As a committee set up by the Ministry of Corporate Affairs (MCA) readies a draft law on digital competition, the IT Ministry, the nodal entity for the Internet space in India, is expected to prescribe broad principles for the competition space, with the MCA taking the lead in formulating and enforcing specific rules related to the sector.

The committee, which was set up by the MCA in February, it is understood, is considering proposing “ex ante” competition regulations for the digital space – taking a cue from a recommendation made by a Parliamentary panel, and one that has been opposed by big technology companies.

Finance Minister Nirmala Sitharaman held a meeting with Rajeev Chandrasekhar, Minister of State for Electronics and IT where they discussed various issues on the digital competition laws and “agreed that a ‘whole of Government approach’ should be adopted in the framing of provisions in this regard,” as per a tweet by the Finance Ministry.

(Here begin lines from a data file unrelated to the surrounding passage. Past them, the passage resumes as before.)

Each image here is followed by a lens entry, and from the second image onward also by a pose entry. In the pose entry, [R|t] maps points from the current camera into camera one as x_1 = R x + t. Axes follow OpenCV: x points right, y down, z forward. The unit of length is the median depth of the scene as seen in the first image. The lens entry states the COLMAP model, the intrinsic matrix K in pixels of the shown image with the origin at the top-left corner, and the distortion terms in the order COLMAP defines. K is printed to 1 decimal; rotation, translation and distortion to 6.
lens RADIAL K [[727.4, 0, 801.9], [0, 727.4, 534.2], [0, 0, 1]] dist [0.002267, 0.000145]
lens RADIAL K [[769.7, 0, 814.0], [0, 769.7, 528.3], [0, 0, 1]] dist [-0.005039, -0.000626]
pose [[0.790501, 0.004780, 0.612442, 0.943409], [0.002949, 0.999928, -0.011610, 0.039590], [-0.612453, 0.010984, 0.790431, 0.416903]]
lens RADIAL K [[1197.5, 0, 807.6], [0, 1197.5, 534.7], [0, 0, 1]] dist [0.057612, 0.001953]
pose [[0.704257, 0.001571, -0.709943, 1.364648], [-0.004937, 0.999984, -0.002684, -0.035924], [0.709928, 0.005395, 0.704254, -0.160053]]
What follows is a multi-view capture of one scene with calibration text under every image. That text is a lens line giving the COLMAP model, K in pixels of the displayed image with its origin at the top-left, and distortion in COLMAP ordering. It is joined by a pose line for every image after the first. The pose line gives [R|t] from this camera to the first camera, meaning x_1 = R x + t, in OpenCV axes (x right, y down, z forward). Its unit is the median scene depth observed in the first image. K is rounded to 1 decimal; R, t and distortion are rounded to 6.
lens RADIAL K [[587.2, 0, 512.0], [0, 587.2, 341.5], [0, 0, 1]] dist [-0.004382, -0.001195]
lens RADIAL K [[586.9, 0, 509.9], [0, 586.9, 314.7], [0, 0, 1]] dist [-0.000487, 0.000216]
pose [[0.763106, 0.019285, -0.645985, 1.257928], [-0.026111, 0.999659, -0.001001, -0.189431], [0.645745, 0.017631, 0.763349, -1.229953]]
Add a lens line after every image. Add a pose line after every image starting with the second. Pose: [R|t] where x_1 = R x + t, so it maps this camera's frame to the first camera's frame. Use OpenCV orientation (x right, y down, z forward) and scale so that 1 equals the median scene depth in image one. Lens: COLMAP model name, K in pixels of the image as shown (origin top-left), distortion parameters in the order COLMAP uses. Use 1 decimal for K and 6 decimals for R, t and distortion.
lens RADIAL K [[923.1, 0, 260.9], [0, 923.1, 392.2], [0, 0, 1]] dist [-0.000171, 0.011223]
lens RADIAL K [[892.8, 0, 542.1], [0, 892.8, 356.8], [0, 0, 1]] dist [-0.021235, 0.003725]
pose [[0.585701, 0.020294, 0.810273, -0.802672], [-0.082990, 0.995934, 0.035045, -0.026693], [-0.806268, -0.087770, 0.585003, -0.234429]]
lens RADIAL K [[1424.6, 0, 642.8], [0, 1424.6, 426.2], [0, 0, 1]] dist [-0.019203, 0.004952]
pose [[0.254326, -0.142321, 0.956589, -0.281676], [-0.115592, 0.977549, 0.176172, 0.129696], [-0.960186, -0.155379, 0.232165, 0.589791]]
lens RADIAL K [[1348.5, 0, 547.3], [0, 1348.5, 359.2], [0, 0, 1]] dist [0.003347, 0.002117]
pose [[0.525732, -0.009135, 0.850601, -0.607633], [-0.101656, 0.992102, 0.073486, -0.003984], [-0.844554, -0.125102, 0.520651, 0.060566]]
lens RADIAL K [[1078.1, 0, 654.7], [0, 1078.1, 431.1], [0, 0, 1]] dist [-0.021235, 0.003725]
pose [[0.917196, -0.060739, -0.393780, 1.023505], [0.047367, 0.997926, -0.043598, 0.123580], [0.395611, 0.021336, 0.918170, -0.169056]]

PM Narendra Modi’s vision and goal of a $1 trillion and vibrant and rapidly growing digital and innovation economy requires global standard cyber laws – a framework that is future-ready and can adapt to new challenges, rapid changes and disruptions.

Under the upcoming draft of the Digital India Bill that the IT Ministry is in the process of finalising, an entire chapter – tentatively titled ‘openness’ – is expected to deal with various competition issues in the digital space and establish broad-based principles related to the sector, including defining market power, and market imbalances.